=== Your task ===
Look for "Google" in the records and copy every line that has it.

Saved entries:
........
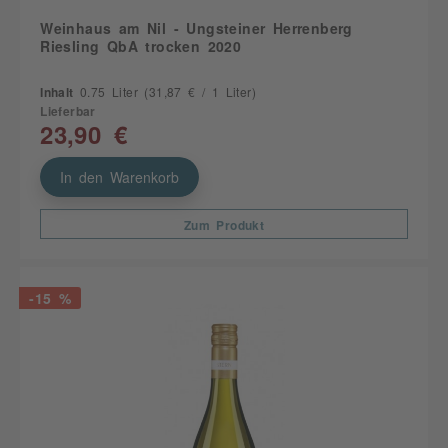
Weinhaus am Nil - Ungsteiner Herrenberg
Riesling QbA trocken 2020
Inhalt
0.75 Liter
(31,87 € / 1 Liter)
Lieferbar
23,90 €
In den Warenkorb
Zum Produkt
-15 %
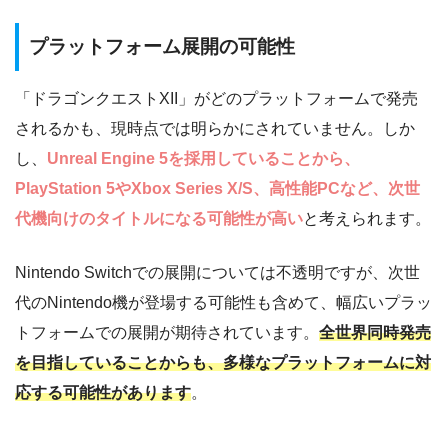
プラットフォーム展開の可能性
「ドラゴンクエストXII」がどのプラットフォームで発売
されるかも、現時点では明らかにされていません。しか
し、
Unreal Engine 5を採用していることから、
PlayStation 5やXbox Series X/S、高性能PCなど、次世
代機向けのタイトルになる可能性が高い
と考えられます。
Nintendo Switchでの展開については不透明ですが、次世
代のNintendo機が登場する可能性も含めて、幅広いプラッ
トフォームでの展開が期待されています。
全世界同時発売
を目指していることからも、多様なプラットフォームに対
応する可能性があります
。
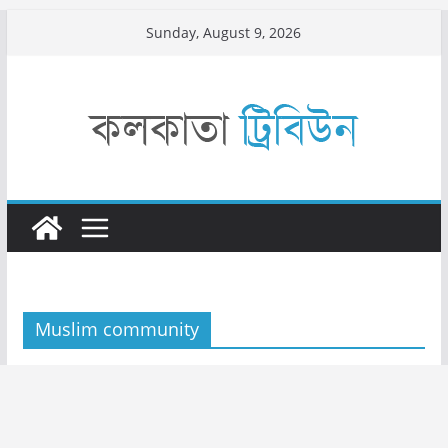
Skip
Sunday, August 9, 2026
to
content
Muslim community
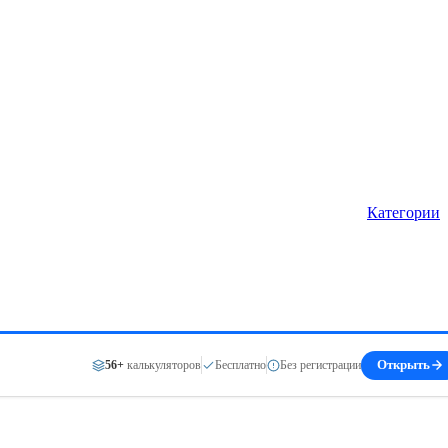
Категории
56+
калькуляторов
Бесплатно
Без регистрации
Открыть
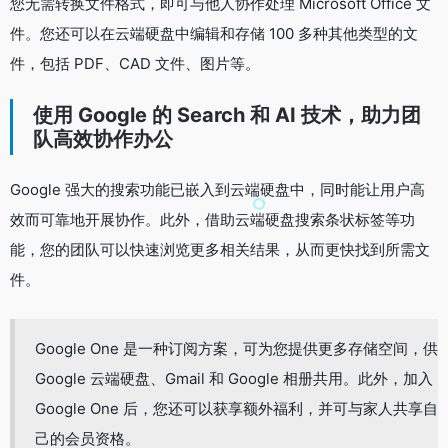
您无需转换文件格式，即可与他人协作处理 Microsoft Office 文
件。您还可以在云端硬盘中编辑和存储 100 多种其他类型的文
件，包括 PDF、CAD 文件、图片等。
使用 Google 的 Search 和 AI 技术，助力团
队高效协作办公
Google 强大的搜索功能已嵌入到云端硬盘中，同时能让用户高
效而可靠地开展协作。此外，借助云端硬盘搜索条状标签等功
能，您的团队可以快速浏览更多相关结果，从而更快找到所需文
件。
Google One 是一种订阅方案，可为您提供更多存储空间，供
Google 云端硬盘、Gmail 和 Google 相册共用。此外，加入
Google One 后，您还可以获享额外福利，并可与家人共享自
己的会员资格。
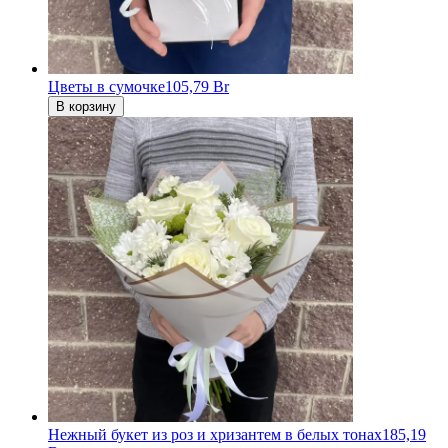
Цветы в сумочке
105,79 Br
В корзину
Нежный букет из роз и хризантем в белых тонах
185,19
........
=== Result for this task ===
使用 Google 的 Search 和 AI 技术，助力团
Google 强大的搜索功能已嵌入到云端硬盘中，同时能让用户高
Google One 是一种订阅方案，可为您提供更多存储空间，供
Google 云端硬盘、Gmail 和 Google 相册共用。此外，加入
Google One 后，您还可以获享额外福利，并可与家人共享自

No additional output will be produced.